Taxpayer Can Challenge Bush’s Faith-Based Initiative Spending
A taxpayer does have the right to challenge the expenditure of funds for President Bush’s “Faith-Based and Community Initiatives” based on the establishment of religion clause of the constitution.
The Seventh Circuit found that money spent by the executive branch for conferences under the program created by executive order gives a taxpayer the right to file a constitutional challenge to the faith-based initiative program. The court found there was no bar to the challenge just because the funds come out of the general appropriation to the executive branch. “Suppose the Secretary of Homeland Security, who has unearmarked funds in his budget, decided to build a mosque and pay an Imam a salary to preach in it because the Secretary believed that federal financial assistance to Islam would reduce the likelihood of Islamist terrorism in the United States. No doubt so elaborate, so public, a subvention of religion would give rise to standing to sue on other grounds,” Judge Posner wrote in the opinion.

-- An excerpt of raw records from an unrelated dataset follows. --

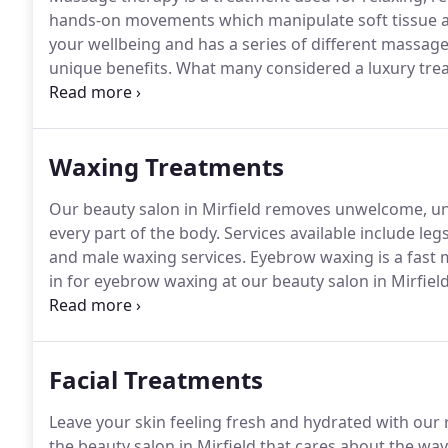
hands-on movements which manipulate soft tissue 
your wellbeing and has a series of different massage 
unique benefits.
What many considered a luxury treat
including our valued clients.
The Swedish massage th
blood flow and the removal of toxins back into the 
Waxing Treatments
Our beauty salon in Mirfield removes unwelcome, uns
every part of the body.
Services available include leg
and male waxing services.
Eyebrow waxing is a fast 
in for eyebrow waxing at our beauty salon in Mirfiel
thinner, lighter and much easier to remove.
Upper lip
leave the face looking smooth and attractive.
Facial Treatments
Leave your skin feeling fresh and hydrated with our 
the beauty salon in Mirfield that cares about the way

“If the conferences at issue in this case are, as the plaintiffs charge, intended to promote religion, the fact that their cost is slight relative to the budgets of these various departments that sponsor them does not make that cost incidental. Otherwise, indeed, there would be no federal taxpayer standing in any case,” the court found.
Freedom From Religion Foundation, Inc., v. Elaine L. Chao, Seventh Cir. No. 05-1130, January 13, 2006.